Daniel Ernst, Principal with Hudson Square Research rates RIM a screaming “buy”. Jim Suva, Director of Investment Research at Citi has a “sell” on the stock, cutting RIM’s price target on June 25th to $50 from $55.
Making their case - The Good:
Daniel Ernst, Principal with Hudson Square Research
New Ramped–Up OS & Product Introductions: RIM had its analyst day back at the April. The company showed a short promo video of and related news that a revamped BlackBerry operating system, due to roll out in the third quarter of this year. Ernst says this will “alleviate some competitive concerns relative to the iPhone and Android.” But this will be in the hand of third-party developers cranking out the code for the software.
Ernst also noted “management sounded very upbeat on the prospects for unannounced new product introductions in the second half of 2011.”
Dominating The Corporate World: Don’t forget most corporations rely on RIM for their employees. Ernst points out “RIM holds a meaningful edge in the enterprise market with deep hooks into corporate IT systems beyond email.”
Spreading RIM Globally: Not only does the smartphone market represent just 15% of the roughly 1.1B handsets sold annually, but smartphone subscribers represent an even smaller fraction of the global 4.4B total mobile subscribers. Further, management noted that 74% of subscribers are pre-pay customers – a market that RIM has only recently begun to address.
Making Their Case - The Bad:
Jim Suva, Director of Investment Research at Citi
Price Target Cut: Suva slashed his price target of RIM last month (6/25/10) to $50 from $55. Suva expects EPS to decline in the future because of falling gross margins and higher operational expenditures.

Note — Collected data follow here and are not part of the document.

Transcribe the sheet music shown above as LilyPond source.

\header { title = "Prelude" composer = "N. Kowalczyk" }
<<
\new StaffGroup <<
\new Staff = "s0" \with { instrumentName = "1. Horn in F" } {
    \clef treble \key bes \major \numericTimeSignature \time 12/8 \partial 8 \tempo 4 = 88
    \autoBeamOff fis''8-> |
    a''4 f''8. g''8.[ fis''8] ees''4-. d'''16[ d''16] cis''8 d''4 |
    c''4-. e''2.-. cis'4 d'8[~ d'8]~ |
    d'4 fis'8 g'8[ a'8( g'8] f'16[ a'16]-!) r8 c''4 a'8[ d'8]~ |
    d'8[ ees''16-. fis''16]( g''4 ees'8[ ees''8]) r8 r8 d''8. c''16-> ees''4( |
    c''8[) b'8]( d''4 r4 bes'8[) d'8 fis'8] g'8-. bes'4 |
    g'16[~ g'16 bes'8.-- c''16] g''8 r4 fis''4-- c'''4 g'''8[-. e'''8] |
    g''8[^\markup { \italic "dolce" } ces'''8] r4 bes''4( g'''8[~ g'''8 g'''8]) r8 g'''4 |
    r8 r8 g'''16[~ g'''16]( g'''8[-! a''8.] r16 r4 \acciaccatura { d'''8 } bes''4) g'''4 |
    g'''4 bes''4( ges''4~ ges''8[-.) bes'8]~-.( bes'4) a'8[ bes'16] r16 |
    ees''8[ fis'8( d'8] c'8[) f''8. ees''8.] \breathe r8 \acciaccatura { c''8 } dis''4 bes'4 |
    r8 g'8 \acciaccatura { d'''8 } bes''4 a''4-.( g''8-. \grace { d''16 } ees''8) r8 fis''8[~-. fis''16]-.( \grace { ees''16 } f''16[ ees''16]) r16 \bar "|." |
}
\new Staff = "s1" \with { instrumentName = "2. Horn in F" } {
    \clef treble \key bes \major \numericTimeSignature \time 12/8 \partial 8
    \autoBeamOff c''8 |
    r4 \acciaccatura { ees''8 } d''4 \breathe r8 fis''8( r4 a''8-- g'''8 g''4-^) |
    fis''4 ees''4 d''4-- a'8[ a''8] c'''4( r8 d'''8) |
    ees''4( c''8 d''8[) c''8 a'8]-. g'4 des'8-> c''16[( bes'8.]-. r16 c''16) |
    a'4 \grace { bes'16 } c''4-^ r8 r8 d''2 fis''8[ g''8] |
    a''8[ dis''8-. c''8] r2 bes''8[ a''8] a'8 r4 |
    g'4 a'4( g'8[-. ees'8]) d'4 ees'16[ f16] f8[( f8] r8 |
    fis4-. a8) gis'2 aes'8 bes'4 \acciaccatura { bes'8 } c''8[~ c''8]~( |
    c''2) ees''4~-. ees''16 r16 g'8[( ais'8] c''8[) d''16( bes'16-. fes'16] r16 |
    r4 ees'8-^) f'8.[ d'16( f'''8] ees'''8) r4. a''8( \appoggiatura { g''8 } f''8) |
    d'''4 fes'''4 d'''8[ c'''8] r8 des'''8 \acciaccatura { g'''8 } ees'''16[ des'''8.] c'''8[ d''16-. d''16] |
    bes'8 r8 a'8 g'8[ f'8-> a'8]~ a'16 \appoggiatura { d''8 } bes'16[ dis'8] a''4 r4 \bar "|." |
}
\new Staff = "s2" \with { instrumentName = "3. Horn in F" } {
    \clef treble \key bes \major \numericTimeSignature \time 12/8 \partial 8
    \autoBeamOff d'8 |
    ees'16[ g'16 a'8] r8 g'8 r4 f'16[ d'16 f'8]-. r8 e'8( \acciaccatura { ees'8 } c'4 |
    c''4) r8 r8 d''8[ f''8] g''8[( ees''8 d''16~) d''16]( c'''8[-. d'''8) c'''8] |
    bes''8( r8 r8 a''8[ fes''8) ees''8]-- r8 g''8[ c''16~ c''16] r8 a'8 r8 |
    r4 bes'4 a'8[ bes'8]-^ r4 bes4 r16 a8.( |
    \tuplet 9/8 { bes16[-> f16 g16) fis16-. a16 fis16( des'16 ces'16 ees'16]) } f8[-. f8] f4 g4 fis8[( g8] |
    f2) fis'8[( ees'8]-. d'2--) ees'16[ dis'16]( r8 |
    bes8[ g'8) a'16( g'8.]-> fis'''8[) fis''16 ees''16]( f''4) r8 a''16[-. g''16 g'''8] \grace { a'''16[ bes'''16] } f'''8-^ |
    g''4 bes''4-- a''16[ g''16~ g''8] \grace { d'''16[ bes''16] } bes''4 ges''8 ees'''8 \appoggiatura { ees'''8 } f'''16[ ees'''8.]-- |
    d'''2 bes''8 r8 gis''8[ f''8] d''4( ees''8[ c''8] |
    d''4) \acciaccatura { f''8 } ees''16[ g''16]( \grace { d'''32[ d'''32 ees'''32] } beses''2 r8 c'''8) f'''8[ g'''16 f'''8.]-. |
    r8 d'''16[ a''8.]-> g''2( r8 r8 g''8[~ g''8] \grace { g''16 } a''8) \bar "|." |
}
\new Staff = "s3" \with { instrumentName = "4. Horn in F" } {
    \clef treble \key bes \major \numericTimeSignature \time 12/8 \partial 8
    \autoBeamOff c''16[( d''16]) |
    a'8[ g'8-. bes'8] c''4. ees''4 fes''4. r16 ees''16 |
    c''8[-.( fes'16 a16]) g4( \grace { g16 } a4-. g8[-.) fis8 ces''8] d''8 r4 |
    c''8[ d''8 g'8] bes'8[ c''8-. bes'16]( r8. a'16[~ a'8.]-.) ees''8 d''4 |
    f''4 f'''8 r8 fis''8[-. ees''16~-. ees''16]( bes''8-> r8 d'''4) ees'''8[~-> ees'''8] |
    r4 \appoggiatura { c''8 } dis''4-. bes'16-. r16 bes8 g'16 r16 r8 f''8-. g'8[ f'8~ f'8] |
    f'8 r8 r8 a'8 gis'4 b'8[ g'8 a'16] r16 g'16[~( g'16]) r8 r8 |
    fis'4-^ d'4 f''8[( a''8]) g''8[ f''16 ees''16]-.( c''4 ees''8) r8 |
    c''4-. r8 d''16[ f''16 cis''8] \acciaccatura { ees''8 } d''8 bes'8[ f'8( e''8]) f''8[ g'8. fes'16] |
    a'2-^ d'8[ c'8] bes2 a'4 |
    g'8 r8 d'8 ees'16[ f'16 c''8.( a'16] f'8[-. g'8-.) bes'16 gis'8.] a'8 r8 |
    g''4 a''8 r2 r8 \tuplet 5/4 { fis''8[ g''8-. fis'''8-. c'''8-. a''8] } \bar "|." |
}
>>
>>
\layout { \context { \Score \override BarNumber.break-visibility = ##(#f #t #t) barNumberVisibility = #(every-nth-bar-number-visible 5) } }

Increased Spending: Suva believes that “RIM shares will experience pressure from the need for RIM to increase its marketing and promotion spending as carriers are shifting their marketing and promotion to some other handset makers.” Suva said “consensus expectations are too high and the launch of the Android platform coupled with continued share gains of the iPhone both with strong application stores and enhanced user experiences (web browser, etc) will pressure RIM’s consumer growth which has been very robust recently.”
Shift Towards iPhone or Android: Some enterprises are turning to devices like iPhone or Android. Suva expects to see continued pressure in this area of the market.
Earnings & Profits Slow: Suva says RIM will continue to be profitable and make money but, “earnings growth and profit leverage to meaningfully slow.” New products are also likely to come out later than expected, Suva points out. That may also hurt the stock too.
RIM Stock = High Risk: Suva rates RIM 'High Risk' because of its "shift in focus to the highly competitive and inherently lower margin consumer segment."
I can’t help but mention this… When I got my first BlackBerry over six years ago, my mother said, “Is that your new blackcherry?” I couldn’t stop laughing. Now, my mom is talking to me about wanting a “bluebooth” headset for her phone. Wow, times have really changed.